▸ Instrução dada A
Reproduza com exatidão as linhas da listagem, desde o seu início até a linha que contém "genus: Darapsa", incluindo ambas.

▸ Trecho para leitura
>>
Domingo, 28 de abril de 2024 - 19h21
Coisa, objeto conhecível por alguém (sujeito cognoscente) é o que
se pode conhecer em algum momento. Esse “pode conhecer” tem três sentidos
básicos: dados secretos que revelam ou a intimidade das pessoas, ou segredos
empresariais ou segredos de Estado (segurança nacional); vemos que o limite da
ciência, do conhecimento, chegou até aquele ponto – não conseguimos ver mais
longe; condições, estruturas, dominações, ideologias, impedem que
muitos “vejam” o que é reservado a poucos (por exemplo, o sucateamento da
educação pública, das universidades federais), pois, o recorte de classe
social/racista é o principal obstáculo da imensa maioria do povo brasileiro
acessar o conhecimento (e que, em tese, poderia libertar da opressão classista,
racista).
O terceiro aspecto é o que nos interessa mais diretamente, pois esse
sujeito (ser social), ao mesmo tempo que está conhecendo a coisa, conhece a si
mesmo antes de tudo. “Conhece-te a ti mesmo” (diria Sócrates) para conhecer o
mundo.
<<
▸ Instrução dada B
Enumere os fatores que, segundo o trecho sobre o conhecimento, impedem que muitos “vejam” o que é reservado a poucos.

▸ Trechos dos dados
>>
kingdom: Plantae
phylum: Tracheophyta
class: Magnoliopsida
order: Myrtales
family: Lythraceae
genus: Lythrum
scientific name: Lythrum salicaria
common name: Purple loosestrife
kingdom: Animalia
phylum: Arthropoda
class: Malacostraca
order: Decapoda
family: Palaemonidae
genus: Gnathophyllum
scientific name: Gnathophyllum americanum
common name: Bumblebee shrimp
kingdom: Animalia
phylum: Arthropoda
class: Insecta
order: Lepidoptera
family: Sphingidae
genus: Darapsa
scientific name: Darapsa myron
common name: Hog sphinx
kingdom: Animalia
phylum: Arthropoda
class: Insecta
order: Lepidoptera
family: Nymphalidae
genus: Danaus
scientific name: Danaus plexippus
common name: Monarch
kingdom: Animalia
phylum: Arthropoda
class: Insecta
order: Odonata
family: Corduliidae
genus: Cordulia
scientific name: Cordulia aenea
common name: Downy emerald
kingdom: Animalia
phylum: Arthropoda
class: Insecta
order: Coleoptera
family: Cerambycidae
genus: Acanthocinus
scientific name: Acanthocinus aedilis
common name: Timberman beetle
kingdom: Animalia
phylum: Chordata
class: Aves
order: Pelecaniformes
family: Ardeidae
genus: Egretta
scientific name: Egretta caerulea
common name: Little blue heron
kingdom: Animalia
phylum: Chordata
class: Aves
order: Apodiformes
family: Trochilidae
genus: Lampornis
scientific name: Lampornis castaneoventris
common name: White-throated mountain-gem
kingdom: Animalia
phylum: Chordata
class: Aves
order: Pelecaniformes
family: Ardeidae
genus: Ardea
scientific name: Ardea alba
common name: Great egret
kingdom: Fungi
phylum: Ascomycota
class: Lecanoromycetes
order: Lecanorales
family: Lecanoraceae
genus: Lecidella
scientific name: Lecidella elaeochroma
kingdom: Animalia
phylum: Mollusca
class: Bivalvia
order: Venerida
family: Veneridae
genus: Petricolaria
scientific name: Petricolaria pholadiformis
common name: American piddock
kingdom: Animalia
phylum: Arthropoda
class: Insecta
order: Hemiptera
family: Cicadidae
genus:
<<
▸ Solução do exercício A
kingdom: Plantae
phylum: Tracheophyta
class: Magnoliopsida
order: Myrtales
family: Lythraceae
genus: Lythrum
scientific name: Lythrum salicaria
common name: Purple loosestrife
kingdom: Animalia
phylum: Arthropoda
class: Malacostraca
order: Decapoda
family: Palaemonidae
genus: Gnathophyllum
scientific name: Gnathophyllum americanum
common name: Bumblebee shrimp
kingdom: Animalia
phylum: Arthropoda
class: Insecta
order: Lepidoptera
family: Sphingidae
genus: Darapsa

▸ Solução do exercício B
condições, estruturas, dominações, ideologias